Read the full decision in .
Judicial Summary
This is a decision about the legal effect of a decision by His Majesty’s Revenue and Customs (HMRC) to terminate the claimant’s award of child benefit (CB) and how that then affected the claimant’s entitlement to widowed parent’s allowance (WPA). It is a condition of entitlement to WPA that the claimant is entitled to CB. The Secretary of State for Work and Pensions is responsible for WPA. Her office in the Department for Work and Pensions only found out two years later that the claimant’s award of CB had been terminated in July 2019. The Secretary of State decided (i) that the claimant had been overpaid the WPA for over two years from July 2019 and (ii) that overpayment was recoverable from the claimant because he had failed to disclose that his award of CB had ended in July 2019. The First-tier Tribunal (FTT) allowed the appeals on the basis that the claimant had remained entitled to CB from July 2019 and so no overpayment arose. The FTT did so because it considered that although the claimant was not in receipt of CB from July 2019, he continued to meet all the conditions of entitlement to CB from that date.

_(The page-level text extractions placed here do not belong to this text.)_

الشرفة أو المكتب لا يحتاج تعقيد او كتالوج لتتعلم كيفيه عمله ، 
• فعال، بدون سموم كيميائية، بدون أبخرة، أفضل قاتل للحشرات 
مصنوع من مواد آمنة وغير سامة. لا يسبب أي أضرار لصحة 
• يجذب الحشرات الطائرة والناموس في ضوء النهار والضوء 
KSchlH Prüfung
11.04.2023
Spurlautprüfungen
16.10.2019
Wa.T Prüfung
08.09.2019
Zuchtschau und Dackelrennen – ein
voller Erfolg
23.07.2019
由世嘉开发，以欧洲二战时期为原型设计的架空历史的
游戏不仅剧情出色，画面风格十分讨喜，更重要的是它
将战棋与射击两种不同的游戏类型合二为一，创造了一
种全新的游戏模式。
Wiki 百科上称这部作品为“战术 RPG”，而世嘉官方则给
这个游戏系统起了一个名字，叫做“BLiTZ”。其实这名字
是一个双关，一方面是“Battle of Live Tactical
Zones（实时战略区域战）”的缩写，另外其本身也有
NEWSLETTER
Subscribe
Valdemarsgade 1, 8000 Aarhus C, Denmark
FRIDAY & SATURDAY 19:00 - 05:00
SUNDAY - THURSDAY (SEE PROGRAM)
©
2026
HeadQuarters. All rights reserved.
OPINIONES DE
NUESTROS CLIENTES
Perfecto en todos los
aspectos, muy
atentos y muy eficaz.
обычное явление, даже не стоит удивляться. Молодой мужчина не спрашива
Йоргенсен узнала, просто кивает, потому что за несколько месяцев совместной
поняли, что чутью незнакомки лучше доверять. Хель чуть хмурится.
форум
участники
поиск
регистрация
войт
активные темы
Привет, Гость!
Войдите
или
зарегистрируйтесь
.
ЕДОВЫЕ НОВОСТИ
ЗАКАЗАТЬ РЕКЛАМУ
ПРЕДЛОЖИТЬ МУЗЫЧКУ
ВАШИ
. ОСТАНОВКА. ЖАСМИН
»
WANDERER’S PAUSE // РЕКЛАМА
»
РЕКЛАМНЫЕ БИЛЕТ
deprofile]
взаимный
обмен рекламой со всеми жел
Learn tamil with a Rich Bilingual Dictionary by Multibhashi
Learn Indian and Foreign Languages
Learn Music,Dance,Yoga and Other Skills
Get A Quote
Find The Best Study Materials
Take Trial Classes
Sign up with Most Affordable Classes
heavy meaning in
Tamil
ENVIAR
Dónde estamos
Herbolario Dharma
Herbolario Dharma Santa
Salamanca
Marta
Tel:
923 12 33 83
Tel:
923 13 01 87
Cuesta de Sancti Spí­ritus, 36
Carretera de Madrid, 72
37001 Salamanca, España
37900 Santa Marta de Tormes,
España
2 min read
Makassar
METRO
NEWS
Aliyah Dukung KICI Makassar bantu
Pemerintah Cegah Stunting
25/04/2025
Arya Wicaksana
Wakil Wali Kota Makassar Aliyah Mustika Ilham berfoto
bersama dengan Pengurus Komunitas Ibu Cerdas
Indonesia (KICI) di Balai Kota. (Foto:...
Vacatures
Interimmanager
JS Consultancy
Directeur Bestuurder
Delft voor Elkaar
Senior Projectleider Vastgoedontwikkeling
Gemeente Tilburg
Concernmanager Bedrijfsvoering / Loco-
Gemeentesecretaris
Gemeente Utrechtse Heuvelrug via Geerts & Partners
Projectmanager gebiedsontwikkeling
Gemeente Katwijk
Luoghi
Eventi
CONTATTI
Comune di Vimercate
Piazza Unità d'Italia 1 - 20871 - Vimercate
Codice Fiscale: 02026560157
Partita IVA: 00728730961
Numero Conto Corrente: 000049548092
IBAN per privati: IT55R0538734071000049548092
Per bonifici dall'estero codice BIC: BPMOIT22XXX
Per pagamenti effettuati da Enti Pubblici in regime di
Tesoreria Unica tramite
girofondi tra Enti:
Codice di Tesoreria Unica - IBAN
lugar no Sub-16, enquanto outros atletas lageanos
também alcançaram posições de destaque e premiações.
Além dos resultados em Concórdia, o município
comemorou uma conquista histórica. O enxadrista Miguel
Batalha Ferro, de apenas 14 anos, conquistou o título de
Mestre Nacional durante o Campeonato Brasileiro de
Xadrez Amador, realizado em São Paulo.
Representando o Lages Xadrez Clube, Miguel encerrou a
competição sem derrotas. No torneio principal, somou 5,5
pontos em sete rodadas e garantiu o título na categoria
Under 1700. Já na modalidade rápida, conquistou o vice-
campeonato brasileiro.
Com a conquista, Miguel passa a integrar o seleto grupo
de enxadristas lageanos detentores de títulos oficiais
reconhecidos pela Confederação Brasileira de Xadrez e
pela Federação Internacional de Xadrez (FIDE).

The Upper Tribunal allows the Secretary of State’s appeal, sets aside the FTT’s decision, and restores the Secretary of State’s decision about whether the claimant had been overpaid WPA. The effect of HMRC’s termination decision was to supersede and bring to an end, with effect from July 2019, the decision that had awarded the claimant CB. As the decision which had found the claimant was entitled to CB, and so had awarded that benefit, had been superseded by HMRC’s July 2019 termination decision, and the claimant had not appealed that supersession decision, the sole basis on which the claimant could regain his entitlement to CB from July 2019 was if he made a fresh claim for CB which covered the period from July 2019, a claim being one of the conditions of entitlement to CB. However, the claimant did not make a further claim for CB until 20 January 2022. That claim was successful but the award on that claim could only take effect from 25 October 2021. The claimant therefore had no entitlement to CB between 29 July 2019 and 24 October 2021, and the FTT had erred in law in concluding otherwise. Its distinction between ‘receipt’ and ‘entitlement’ was irrelevant and wrong on the facts of the case, and it had failed to understand both the legal effect of the decision terminating the award of CB and the consequence the lack of a claim for the relevant period had in respect of entitlement to CB for that period. Whether the overpayment was in law recoverable from the claimant for failure to disclose is remitted to a fresh FTT to decide.